One would have had a reasonable expectation of success because Dominggez-Garcia teaches PKC activation promotes neuroblast differentiation (abstract) and Reed teach AKT is well documented to promote neuronal survival (abstract).
While Liu, Reed and Dominguez-Garcia are silent on the characterization of the cells as NKX2-1 + VFB-NSCs, the combination of Liu, Reed and Dominguez-Garcia teach the active steps identical to the active steps of the claimed method, and thus the cells generated by the combination of Liu, Reed and Dominguez-Garcia would be identical to those disclosed in the instant claim 31b.

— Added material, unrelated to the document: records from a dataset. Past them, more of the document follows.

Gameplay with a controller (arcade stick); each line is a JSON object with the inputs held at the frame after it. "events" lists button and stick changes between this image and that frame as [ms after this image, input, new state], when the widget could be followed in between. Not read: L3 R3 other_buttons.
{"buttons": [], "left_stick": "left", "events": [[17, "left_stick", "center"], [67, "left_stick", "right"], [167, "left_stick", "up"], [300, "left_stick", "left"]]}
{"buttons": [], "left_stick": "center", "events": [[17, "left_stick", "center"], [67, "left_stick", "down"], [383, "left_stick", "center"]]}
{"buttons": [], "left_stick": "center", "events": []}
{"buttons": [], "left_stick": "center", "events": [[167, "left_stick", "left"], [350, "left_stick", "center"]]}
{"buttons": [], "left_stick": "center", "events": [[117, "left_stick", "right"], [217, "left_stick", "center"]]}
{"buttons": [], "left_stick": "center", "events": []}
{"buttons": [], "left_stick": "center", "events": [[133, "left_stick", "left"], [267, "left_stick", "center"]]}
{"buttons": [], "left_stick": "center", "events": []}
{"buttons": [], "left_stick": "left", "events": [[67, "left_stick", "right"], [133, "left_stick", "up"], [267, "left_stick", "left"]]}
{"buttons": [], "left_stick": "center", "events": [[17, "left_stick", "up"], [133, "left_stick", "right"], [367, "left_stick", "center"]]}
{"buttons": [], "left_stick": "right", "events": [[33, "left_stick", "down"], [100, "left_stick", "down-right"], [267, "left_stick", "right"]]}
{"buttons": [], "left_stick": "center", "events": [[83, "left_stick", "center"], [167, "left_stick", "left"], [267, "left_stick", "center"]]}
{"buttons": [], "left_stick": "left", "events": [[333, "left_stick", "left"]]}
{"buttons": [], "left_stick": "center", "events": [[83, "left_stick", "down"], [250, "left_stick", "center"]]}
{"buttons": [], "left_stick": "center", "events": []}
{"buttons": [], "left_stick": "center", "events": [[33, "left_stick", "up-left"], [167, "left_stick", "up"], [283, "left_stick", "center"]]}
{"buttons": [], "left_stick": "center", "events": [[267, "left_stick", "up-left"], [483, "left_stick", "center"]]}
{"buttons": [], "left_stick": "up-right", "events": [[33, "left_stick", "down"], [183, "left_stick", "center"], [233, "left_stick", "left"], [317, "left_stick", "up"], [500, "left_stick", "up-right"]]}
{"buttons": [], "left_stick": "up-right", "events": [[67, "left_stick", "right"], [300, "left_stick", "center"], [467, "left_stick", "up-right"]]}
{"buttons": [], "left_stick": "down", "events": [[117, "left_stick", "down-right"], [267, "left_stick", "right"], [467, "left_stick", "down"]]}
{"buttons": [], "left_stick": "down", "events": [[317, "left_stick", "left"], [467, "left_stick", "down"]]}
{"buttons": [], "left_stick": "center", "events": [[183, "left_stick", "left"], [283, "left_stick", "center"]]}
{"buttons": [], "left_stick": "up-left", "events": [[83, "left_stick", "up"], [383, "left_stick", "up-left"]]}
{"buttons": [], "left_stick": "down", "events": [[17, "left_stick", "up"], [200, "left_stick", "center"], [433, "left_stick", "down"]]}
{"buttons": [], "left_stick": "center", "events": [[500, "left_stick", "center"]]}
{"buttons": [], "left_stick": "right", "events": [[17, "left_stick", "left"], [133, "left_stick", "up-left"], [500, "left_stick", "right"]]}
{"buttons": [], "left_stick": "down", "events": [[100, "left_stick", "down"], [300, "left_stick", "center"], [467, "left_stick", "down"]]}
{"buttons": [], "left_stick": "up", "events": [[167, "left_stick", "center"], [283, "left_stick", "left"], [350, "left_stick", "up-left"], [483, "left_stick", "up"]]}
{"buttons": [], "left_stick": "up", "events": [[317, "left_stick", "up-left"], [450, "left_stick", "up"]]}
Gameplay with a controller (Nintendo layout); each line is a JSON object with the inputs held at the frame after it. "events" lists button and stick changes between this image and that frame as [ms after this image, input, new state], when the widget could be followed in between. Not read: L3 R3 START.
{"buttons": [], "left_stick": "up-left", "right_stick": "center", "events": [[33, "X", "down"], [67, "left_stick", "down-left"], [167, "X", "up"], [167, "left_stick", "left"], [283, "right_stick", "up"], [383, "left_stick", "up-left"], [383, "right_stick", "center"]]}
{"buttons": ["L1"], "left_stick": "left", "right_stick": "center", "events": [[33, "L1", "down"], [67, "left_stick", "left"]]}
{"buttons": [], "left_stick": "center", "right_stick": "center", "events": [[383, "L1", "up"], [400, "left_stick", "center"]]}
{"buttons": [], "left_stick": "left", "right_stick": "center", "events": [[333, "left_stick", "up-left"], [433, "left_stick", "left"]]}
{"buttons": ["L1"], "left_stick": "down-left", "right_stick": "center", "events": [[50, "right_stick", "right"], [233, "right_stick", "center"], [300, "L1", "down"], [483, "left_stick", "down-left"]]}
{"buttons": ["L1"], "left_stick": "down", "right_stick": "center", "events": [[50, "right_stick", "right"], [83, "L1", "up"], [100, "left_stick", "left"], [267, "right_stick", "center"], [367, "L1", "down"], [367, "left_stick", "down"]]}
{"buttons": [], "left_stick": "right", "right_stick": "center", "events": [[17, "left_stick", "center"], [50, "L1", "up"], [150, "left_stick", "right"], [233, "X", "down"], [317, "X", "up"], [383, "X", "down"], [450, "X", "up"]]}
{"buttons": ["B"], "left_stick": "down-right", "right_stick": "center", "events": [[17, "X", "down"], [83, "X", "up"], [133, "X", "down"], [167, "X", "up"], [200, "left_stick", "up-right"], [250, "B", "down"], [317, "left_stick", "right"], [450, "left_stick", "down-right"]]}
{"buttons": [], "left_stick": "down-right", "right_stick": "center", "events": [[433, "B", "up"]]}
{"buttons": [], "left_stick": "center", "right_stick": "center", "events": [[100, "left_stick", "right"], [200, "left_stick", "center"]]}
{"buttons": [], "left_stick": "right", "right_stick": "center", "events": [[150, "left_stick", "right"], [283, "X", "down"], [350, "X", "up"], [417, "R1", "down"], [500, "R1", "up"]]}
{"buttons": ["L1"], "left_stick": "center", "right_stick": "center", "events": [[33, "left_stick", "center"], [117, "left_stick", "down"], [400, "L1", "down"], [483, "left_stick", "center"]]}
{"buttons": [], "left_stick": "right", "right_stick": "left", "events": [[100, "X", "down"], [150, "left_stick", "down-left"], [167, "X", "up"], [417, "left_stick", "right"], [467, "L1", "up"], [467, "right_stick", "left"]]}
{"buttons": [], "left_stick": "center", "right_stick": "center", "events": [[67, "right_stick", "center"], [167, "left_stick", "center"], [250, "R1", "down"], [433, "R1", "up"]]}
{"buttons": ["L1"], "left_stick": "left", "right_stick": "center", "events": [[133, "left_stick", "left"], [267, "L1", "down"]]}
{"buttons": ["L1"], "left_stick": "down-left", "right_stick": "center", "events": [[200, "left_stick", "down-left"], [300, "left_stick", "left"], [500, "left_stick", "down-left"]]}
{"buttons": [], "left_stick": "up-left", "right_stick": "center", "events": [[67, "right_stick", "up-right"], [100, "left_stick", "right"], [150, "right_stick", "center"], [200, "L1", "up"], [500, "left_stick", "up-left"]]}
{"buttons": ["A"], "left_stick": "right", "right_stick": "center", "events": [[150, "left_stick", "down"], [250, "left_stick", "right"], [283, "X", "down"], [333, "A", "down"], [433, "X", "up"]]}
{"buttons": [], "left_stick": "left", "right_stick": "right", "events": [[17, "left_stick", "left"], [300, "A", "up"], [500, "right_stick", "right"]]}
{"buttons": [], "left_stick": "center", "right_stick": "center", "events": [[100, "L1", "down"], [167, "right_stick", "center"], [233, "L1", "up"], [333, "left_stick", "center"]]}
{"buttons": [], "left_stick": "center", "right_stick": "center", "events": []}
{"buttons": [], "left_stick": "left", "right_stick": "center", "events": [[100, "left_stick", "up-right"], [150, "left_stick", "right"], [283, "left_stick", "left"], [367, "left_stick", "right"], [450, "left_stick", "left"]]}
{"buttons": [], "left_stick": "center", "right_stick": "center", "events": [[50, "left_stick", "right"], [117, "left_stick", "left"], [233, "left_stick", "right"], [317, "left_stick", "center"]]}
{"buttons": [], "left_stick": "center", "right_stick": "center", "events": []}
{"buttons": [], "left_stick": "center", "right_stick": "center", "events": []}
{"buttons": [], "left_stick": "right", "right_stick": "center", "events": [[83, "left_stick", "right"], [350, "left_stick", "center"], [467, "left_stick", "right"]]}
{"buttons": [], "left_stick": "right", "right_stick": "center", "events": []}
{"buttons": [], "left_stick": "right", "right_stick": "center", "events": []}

Claim 32 is rejected 35 U.S.C. 103 as being unpatentable in view the art as applied to claim 31, and further in view of Kuwahara et al (US 2017/0313976), Qi et al (Nature Biotechnology (2017) 35:2;154-166), Liu et al (Nature Protocols (2013) 8:9; 1670-1679), Guo et al (Archives of Medical Research (2008) 39;434-442), Yang et al (Molecular Medicine Reports (2020) 22;4763-4771),
Regarding claim 32: Kuwahara(2017) teach a method for producing neural tissues and neural cells from pluripotent stem cells (p1 [0017]). Kuwahara further teach culture of pluripotent stem cells with a BMP signal antagonist (p2 [7]). Kuwarara teach culture of the cells with LDN193189 (p2 [8]). While Kuwahara(2017) discloses LDN193189 as a TGFβ pathway inhibitor, it is also known and a BMP signaling inhibitor.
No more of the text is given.